What is expected:
Each line below is to be copied exactly; images do not go into the copy.

START Exercise data

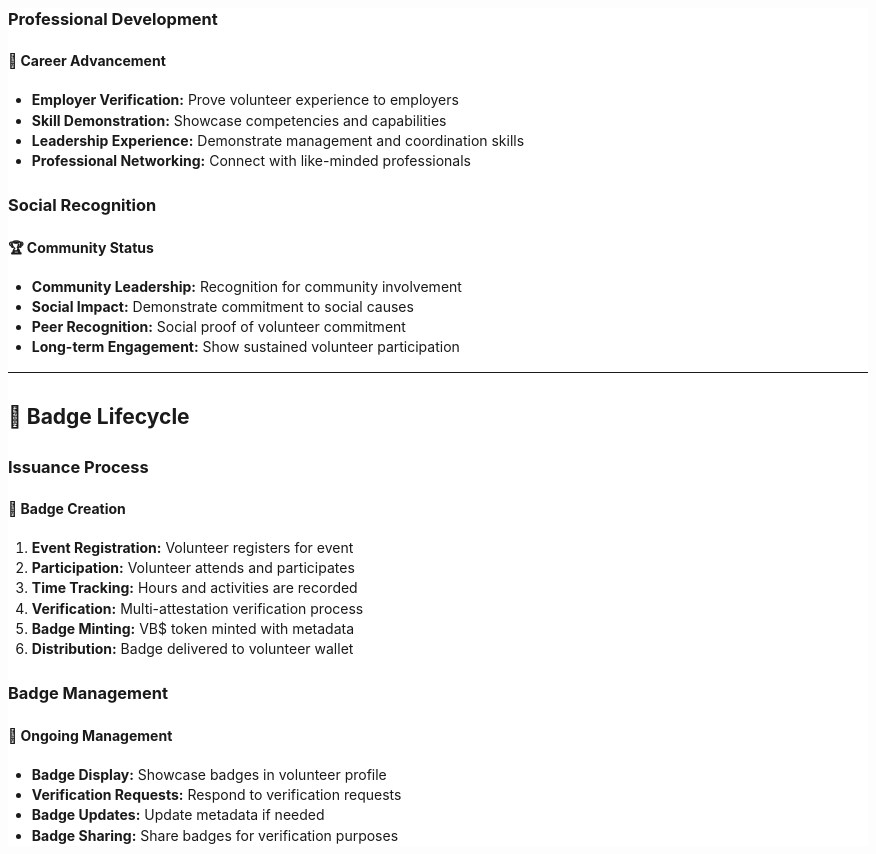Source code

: ### Professional Development
<div class="feature-box">
<h4>💼 Career Advancement</h4>
<ul>
<li><strong>Employer Verification:</strong> Prove volunteer experience to employers</li>
<li><strong>Skill Demonstration:</strong> Showcase competencies and capabilities</li>
<li><strong>Leadership Experience:</strong> Demonstrate management and coordination skills</li>
<li><strong>Professional Networking:</strong> Connect with like-minded professionals</li>
</ul>
</div>

### Social Recognition
<div class="feature-box">
<h4>🏆 Community Status</h4>
<ul>
<li><strong>Community Leadership:</strong> Recognition for community involvement</li>
<li><strong>Social Impact:</strong> Demonstrate commitment to social causes</li>
<li><strong>Peer Recognition:</strong> Social proof of volunteer commitment</li>
<li><strong>Long-term Engagement:</strong> Show sustained volunteer participation</li>
</ul>
</div>

---

## 🔄 Badge Lifecycle

### Issuance Process
<div class="feature-box">
<h4>📝 Badge Creation</h4>
<ol>
<li><strong>Event Registration:</strong> Volunteer registers for event</li>
<li><strong>Participation:</strong> Volunteer attends and participates</li>
<li><strong>Time Tracking:</strong> Hours and activities are recorded</li>
<li><strong>Verification:</strong> Multi-attestation verification process</li>
<li><strong>Badge Minting:</strong> VB$ token minted with metadata</li>
<li><strong>Distribution:</strong> Badge delivered to volunteer wallet</li>
</ol>
</div>

### Badge Management
<div class="feature-box">
<h4>🔄 Ongoing Management</h4>
<ul>
<li><strong>Badge Display:</strong> Showcase badges in volunteer profile</li>
<li><strong>Verification Requests:</strong> Respond to verification requests</li>
<li><strong>Badge Updates:</strong> Update metadata if needed</li>
<li><strong>Badge Sharing:</strong> Share badges for verification purposes</li>
</ul>
</div>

END Exercise data

Answer to this problem:
Source code

: ### Professional Development
<div class="feature-box">
<h4>💼 Career Advancement</h4>
<ul>
<li><strong>Employer Verification:</strong> Prove volunteer experience to employers</li>
<li><strong>Skill Demonstration:</strong> Showcase competencies and capabilities</li>
<li><strong>Leadership Experience:</strong> Demonstrate management and coordination skills</li>
<li><strong>Professional Networking:</strong> Connect with like-minded professionals</li>
</ul>
</div>

### Social Recognition
<div class="feature-box">
<h4>🏆 Community Status</h4>
<ul>
<li><strong>Community Leadership:</strong> Recognition for community involvement</li>
<li><strong>Social Impact:</strong> Demonstrate commitment to social causes</li>
<li><strong>Peer Recognition:</strong> Social proof of volunteer commitment</li>
<li><strong>Long-term Engagement:</strong> Show sustained volunteer participation</li>
</ul>
</div>

---

## 🔄 Badge Lifecycle

### Issuance Process
<div class="feature-box">
<h4>📝 Badge Creation</h4>
<ol>
<li><strong>Event Registration:</strong> Volunteer registers for event</li>
<li><strong>Participation:</strong> Volunteer attends and participates</li>
<li><strong>Time Tracking:</strong> Hours and activities are recorded</li>
<li><strong>Verification:</strong> Multi-attestation verification process</li>
<li><strong>Badge Minting:</strong> VB$ token minted with metadata</li>
<li><strong>Distribution:</strong> Badge delivered to volunteer wallet</li>
</ol>
</div>

### Badge Management
<div class="feature-box">
<h4>🔄 Ongoing Management</h4>
<ul>
<li><strong>Badge Display:</strong> Showcase badges in volunteer profile</li>
<li><strong>Verification Requests:</strong> Respond to verification requests</li>
<li><strong>Badge Updates:</strong> Update metadata if needed</li>
<li><strong>Badge Sharing:</strong> Share badges for verification purposes</li>
</ul>
</div>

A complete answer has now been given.